Data block:
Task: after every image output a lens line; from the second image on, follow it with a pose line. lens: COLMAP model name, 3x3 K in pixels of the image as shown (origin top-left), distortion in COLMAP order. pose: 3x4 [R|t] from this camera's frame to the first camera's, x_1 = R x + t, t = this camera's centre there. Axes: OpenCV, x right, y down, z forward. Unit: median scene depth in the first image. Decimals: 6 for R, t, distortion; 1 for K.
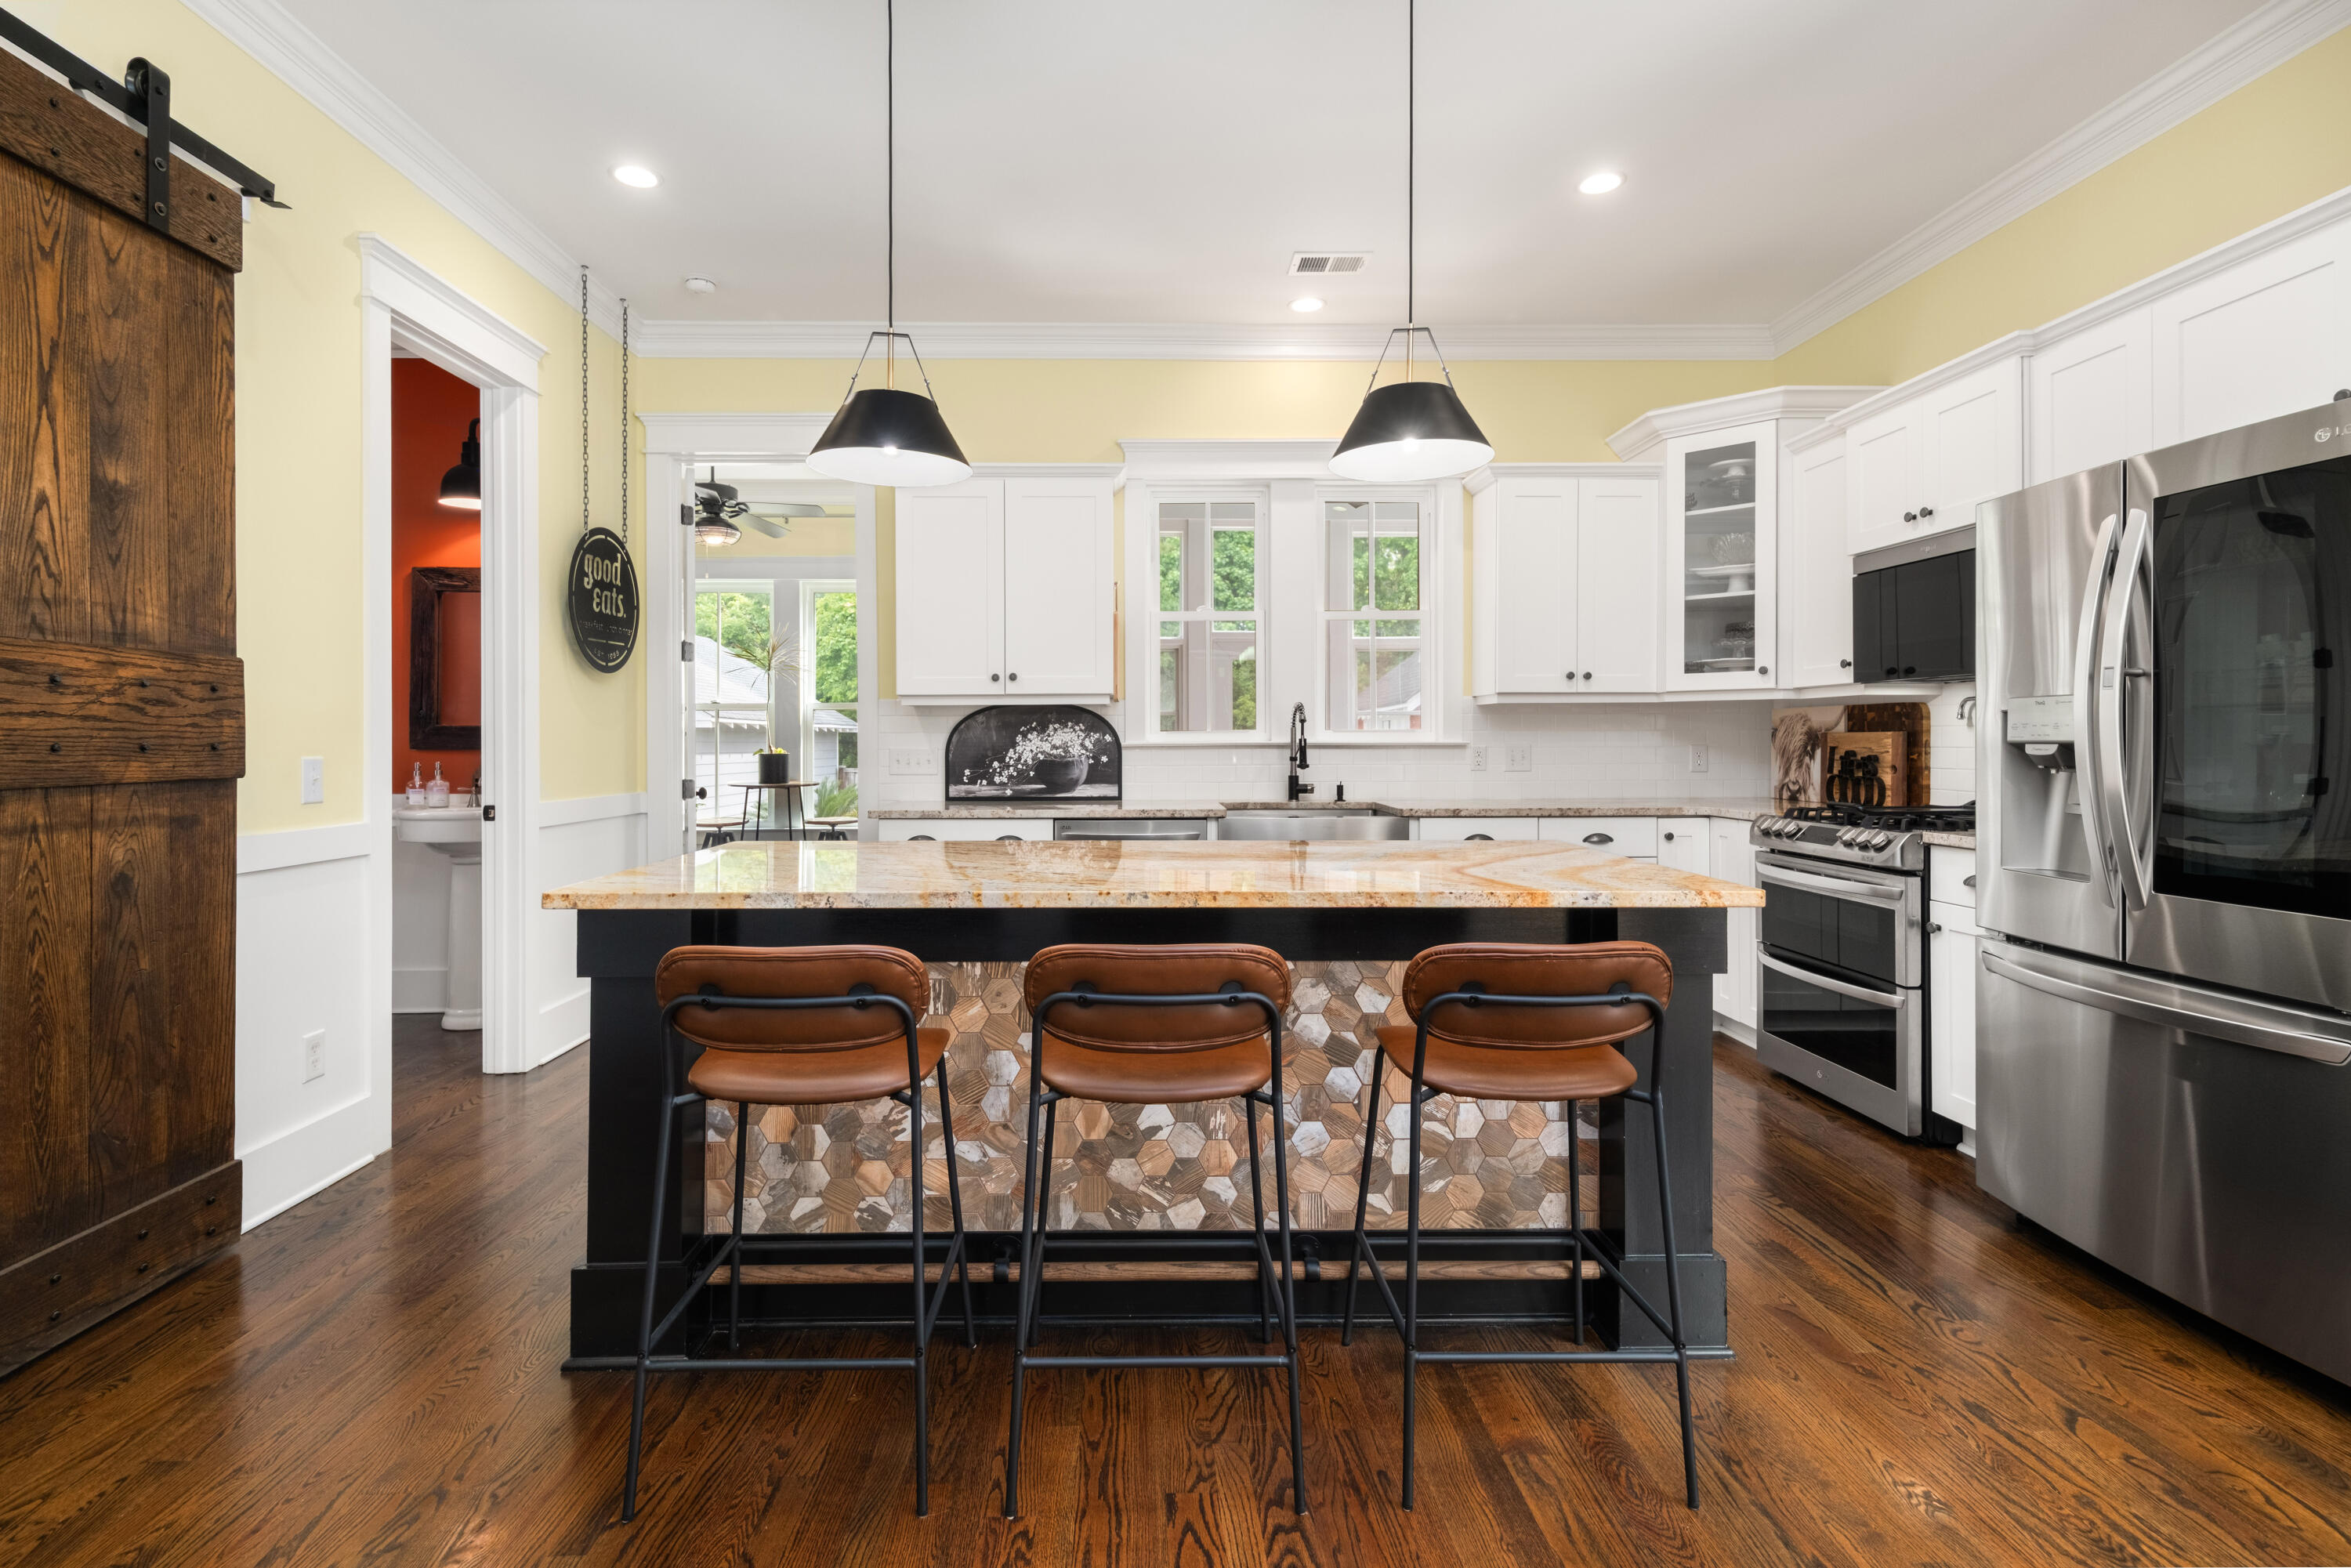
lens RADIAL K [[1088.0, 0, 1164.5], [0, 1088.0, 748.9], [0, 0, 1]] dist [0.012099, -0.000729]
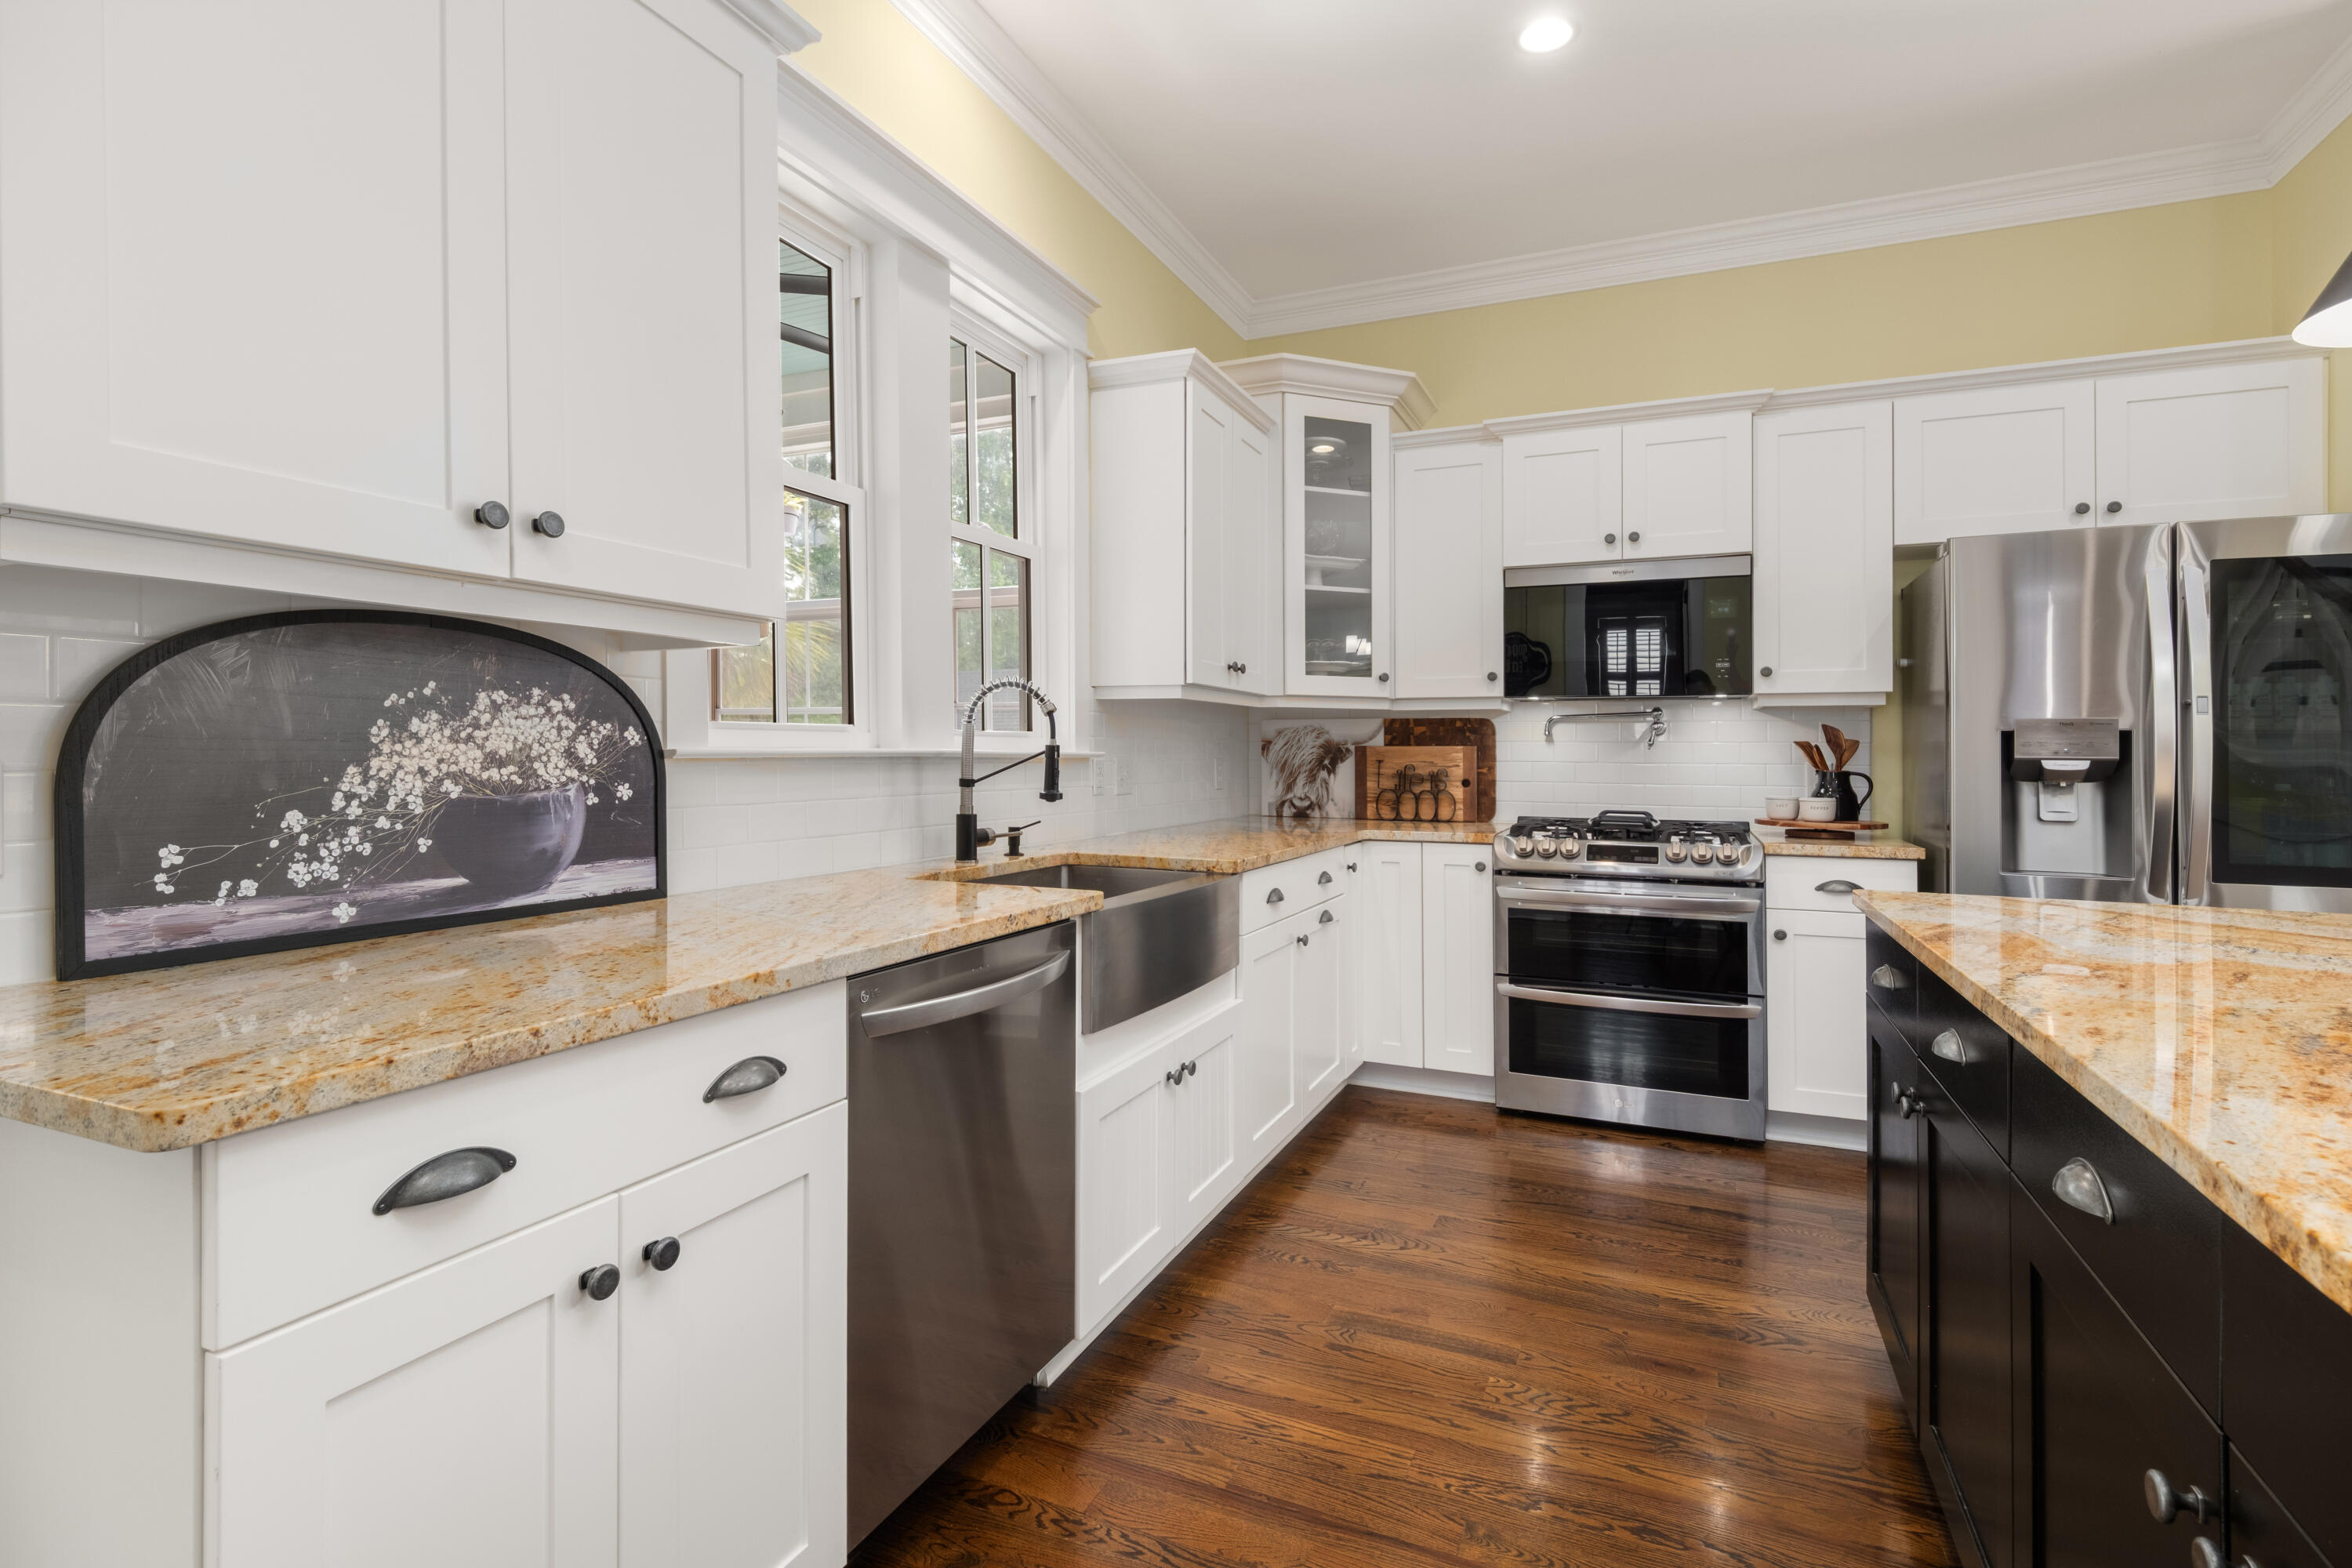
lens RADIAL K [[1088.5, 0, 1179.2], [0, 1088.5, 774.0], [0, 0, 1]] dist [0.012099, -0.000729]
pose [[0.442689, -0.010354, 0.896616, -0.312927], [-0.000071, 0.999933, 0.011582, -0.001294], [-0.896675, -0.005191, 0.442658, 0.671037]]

Exercise description:
Reproduce every one of the lines above verbatim, omitting the pictures from your answer.

Solution to this exercise:
Task: after every image output a lens line; from the second image on, follow it with a pose line. lens: COLMAP model name, 3x3 K in pixels of the image as shown (origin top-left), distortion in COLMAP order. pose: 3x4 [R|t] from this camera's frame to the first camera's, x_1 = R x + t, t = this camera's centre there. Axes: OpenCV, x right, y down, z forward. Unit: median scene depth in the first image. Decimals: 6 for R, t, distortion; 1 for K.
lens RADIAL K [[1088.0, 0, 1164.5], [0, 1088.0, 748.9], [0, 0, 1]] dist [0.012099, -0.000729]
lens RADIAL K [[1088.5, 0, 1179.2], [0, 1088.5, 774.0], [0, 0, 1]] dist [0.012099, -0.000729]
pose [[0.442689, -0.010354, 0.896616, -0.312927], [-0.000071, 0.999933, 0.011582, -0.001294], [-0.896675, -0.005191, 0.442658, 0.671037]]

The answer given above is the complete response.